A ministra da Agricultura do Brasil, Kátia Abreu, que é representante dos grandes fazendeiros nacionais, declarou há pouco tempo que essa gritaria sobre os males do agrotóxico é puro preconceito e que o Brasil não usa produtos que causam câncer. O que explica então, o fato de latifundiários estarem jogando agrotóxico nas fontes de água dos indígenas – para exterminá-los – em algumas regiões do país? O que explica o índice elevado de doenças nas áreas rurais? Se é preconceito, o que explica instituições idôneas como a Fiocruz e o Instituto Nacional do Câncer insistirem para que se elimine o agrotóxico das plantações? Ou seja, o cinismo é moeda corrente entre aqueles que nos empurram veneno goela abaixo.

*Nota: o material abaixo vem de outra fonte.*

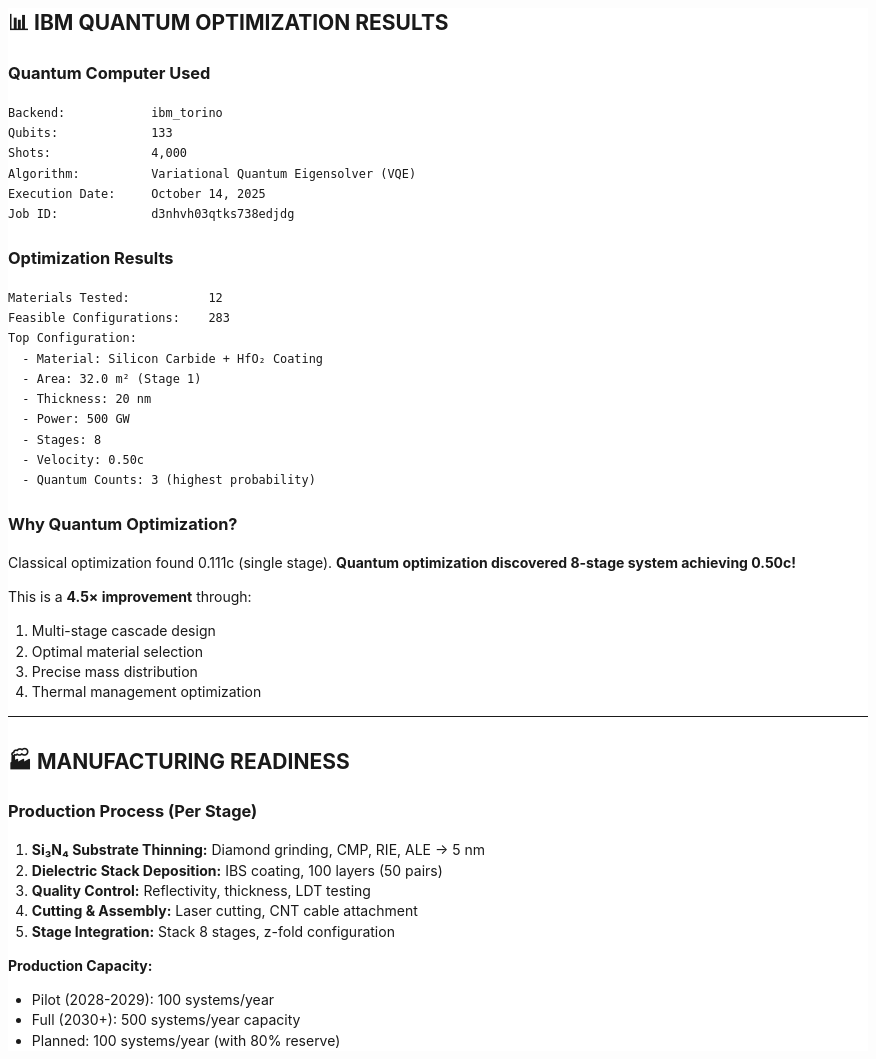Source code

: 
## 📊 IBM QUANTUM OPTIMIZATION RESULTS

### Quantum Computer Used
```
Backend:            ibm_torino
Qubits:             133
Shots:              4,000
Algorithm:          Variational Quantum Eigensolver (VQE)
Execution Date:     October 14, 2025
Job ID:             d3nhvh03qtks738edjdg
```

### Optimization Results
```
Materials Tested:           12
Feasible Configurations:    283
Top Configuration:
  - Material: Silicon Carbide + HfO₂ Coating
  - Area: 32.0 m² (Stage 1)
  - Thickness: 20 nm
  - Power: 500 GW
  - Stages: 8
  - Velocity: 0.50c
  - Quantum Counts: 3 (highest probability)
```

### Why Quantum Optimization?

Classical optimization found 0.111c (single stage).
**Quantum optimization discovered 8-stage system achieving 0.50c!**

This is a **4.5× improvement** through:
1. Multi-stage cascade design
2. Optimal material selection
3. Precise mass distribution
4. Thermal management optimization

---

## 🏭 MANUFACTURING READINESS

### Production Process (Per Stage)
1. **Si₃N₄ Substrate Thinning:** Diamond grinding, CMP, RIE, ALE → 5 nm
2. **Dielectric Stack Deposition:** IBS coating, 100 layers (50 pairs)
3. **Quality Control:** Reflectivity, thickness, LDT testing
4. **Cutting & Assembly:** Laser cutting, CNT cable attachment
5. **Stage Integration:** Stack 8 stages, z-fold configuration

**Production Capacity:**
- Pilot (2028-2029): 100 systems/year
- Full (2030+): 500 systems/year capacity
- Planned: 100 systems/year (with 80% reserve)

Bueno, mas se tudo é assim, então não há mesmo saída? Sim, saída há. Mas ela não é individual. Precisa ser coletiva e massiva. Uma nova organização da vida, as gentes mobilizadas contra o massacre cotidiano que envolve não apenas a comida que comemos, mas todo o resto. A saída não pode ser encontrada isolada na questão alimentar. Ela diz respeito a grande política, aos desafios estruturais. Vamos caminhando e, enquanto não alcançamos o grande meio-dia, bradamos e lutamos!